E.J. Dionne opens his column with, "Conservatives ... are facing the fact that we are by no means the most socially mobile country in the world."
Thereupon he offers irrefutable proof of that fact, from northern European countries cleaning our socioeconomic clocks to homespun webs of profound, structural disadvantages (such as labor's woes and finance's glorification).
Dionne closes, thus: "My challenge to conservatives worried about inequality is to follow the logic of their concern to what may be some uncomfortable conclusions, especially in an election year."
Quaint. Very quaint. And once?--even admirably quaint, not to mention customarily civil. As the 1970s' New Right--just to arbitrarily pick one of contemporary conservatism's corrosive forerunners--broadsided liberalism with every scurrilous accusation of unAmericanism it could imagine, liberals, such as Dionne, routinely responded with civilized calls for conservatives to "follow the logic" of their strategic hyperaggression and tactical skulduggery. Yet these civilized calls for conservative logic and Reason and Sunday-best behavior only inspired among conservatives new heights of nastiness and ill logic--the latter particularly in Reaganism, the former in Gingrichism.
From there conservatives "progressed" to a morbid, institutionalized maliciousness unwitnessed in American politics since the sectional crisis. Liberals continued pleading for greater civility.

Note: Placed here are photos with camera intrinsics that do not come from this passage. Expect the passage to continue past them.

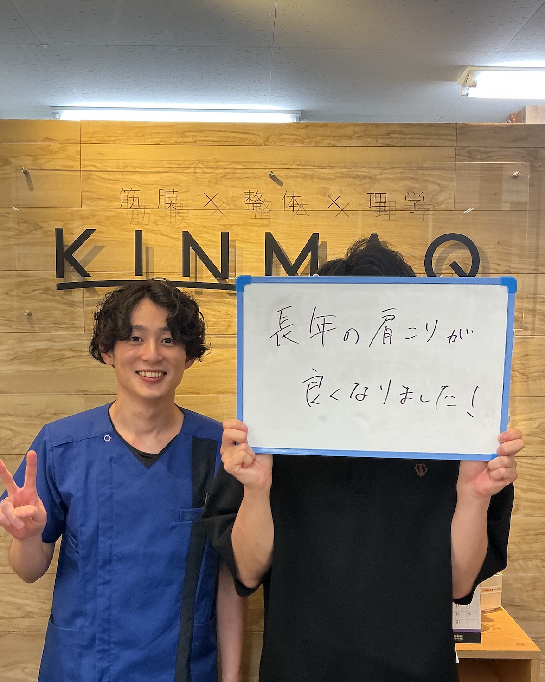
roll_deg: -0.6
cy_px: 389
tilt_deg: -4.6
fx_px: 746
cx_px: 256
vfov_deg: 48.9
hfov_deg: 40.1
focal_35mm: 37
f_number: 1.8
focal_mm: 3
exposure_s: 1/50
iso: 64
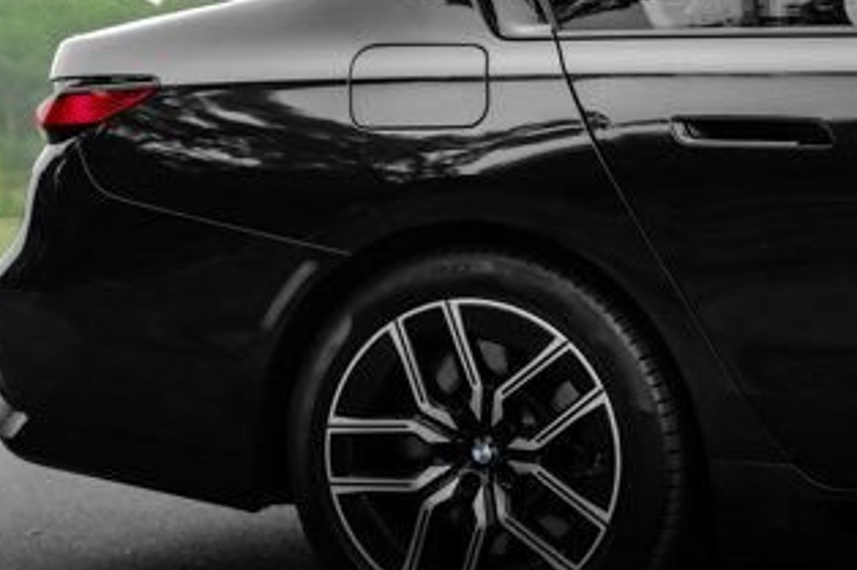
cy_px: 241
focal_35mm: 106
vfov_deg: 12.9
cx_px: 483
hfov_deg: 19.3
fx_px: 2522
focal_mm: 52
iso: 640
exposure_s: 1/640
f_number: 6.3
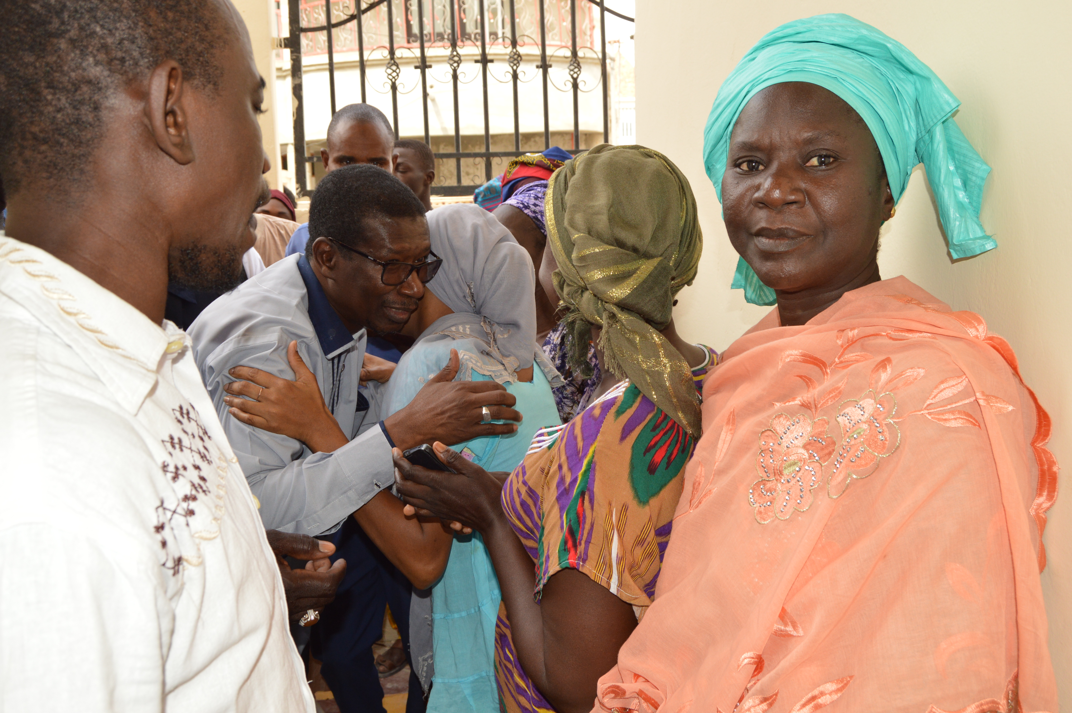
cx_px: 536
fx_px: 982
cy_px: 356
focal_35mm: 33
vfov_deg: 39.9
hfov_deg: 57.3
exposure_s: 1/200
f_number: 6.3
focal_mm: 22
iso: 400
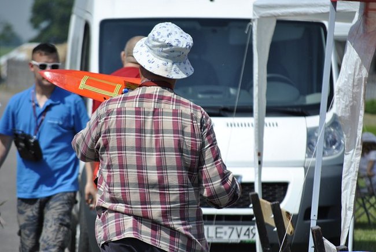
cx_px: 188
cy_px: 126
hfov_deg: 6.9
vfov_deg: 4.6
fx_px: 3137
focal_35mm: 300
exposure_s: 1/1000
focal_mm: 200
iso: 200
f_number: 5.6
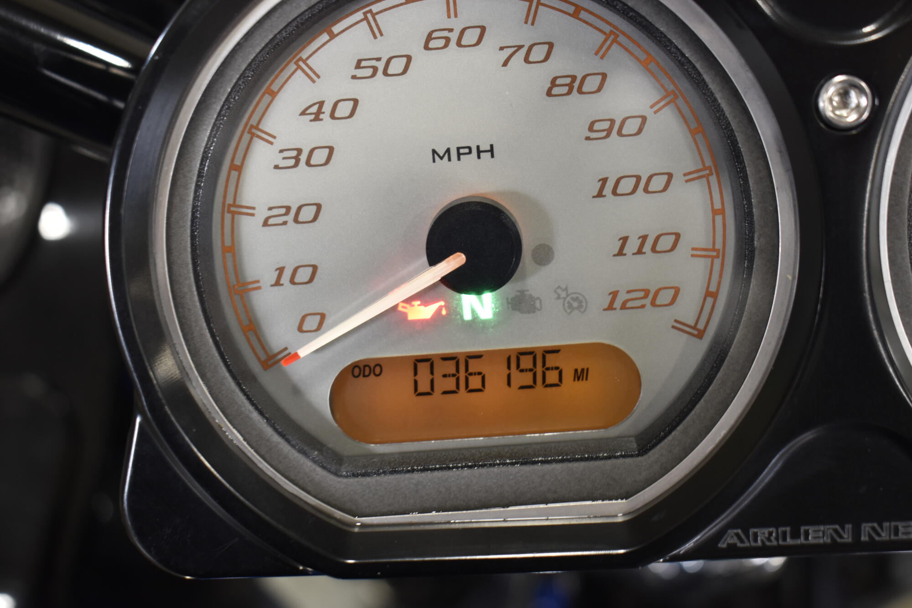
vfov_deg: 25.1
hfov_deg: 36.9
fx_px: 1368
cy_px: 304
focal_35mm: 54
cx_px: 456
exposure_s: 1/20
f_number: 4.8
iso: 400
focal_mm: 36
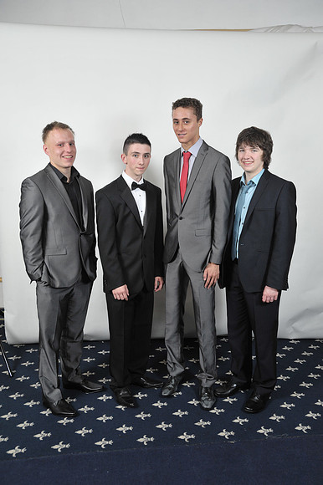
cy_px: 242
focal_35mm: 34
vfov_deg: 55.8
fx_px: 458
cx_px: 162
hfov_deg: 38.8
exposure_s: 1/160
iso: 1000
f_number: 7.1
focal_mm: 34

Conservatives delivered a grossly illegitimate impeachment; their own perfectly protected, "unitary executive"; vulgar Cheneyism; several more Congresses from Hell; then a seething, rabidly nihilistic tea party movement; all topped off by their presidential nomination of perhaps the least ethical, most fraudulent and monstrously spiteful man in America.
Let's see, some impeccably well-mannered liberals are now in their fourth decade of begging conservatives' indulgence of plain human decency; and the latter has got so barren that the few, authentic conservatives still out there--the Sullivans and Frums--have taken to railing against their former playmates with far, far less civility than the nation's liberal E.J. Dionnes.
My point being, of course, that liberal calls for civility have become fantastically futile, prodigiously useless, and probably counterproductive. Even conservative intellectuals have given up, they've tossed in the towel, they now rage with polemical pens against what is in reality an ignorant, hateful, dangerous pseudoconservatism.
So while I still admire your gentlemanly pertinacity, E.J., I've got to say that your persevering crusade for civility is a waste of your time (and ours)--especially in an election year. The only honorable course left is to blast these pseudoconservative bastards with both contentious ink-barrels, and let God and the electorate sort them out.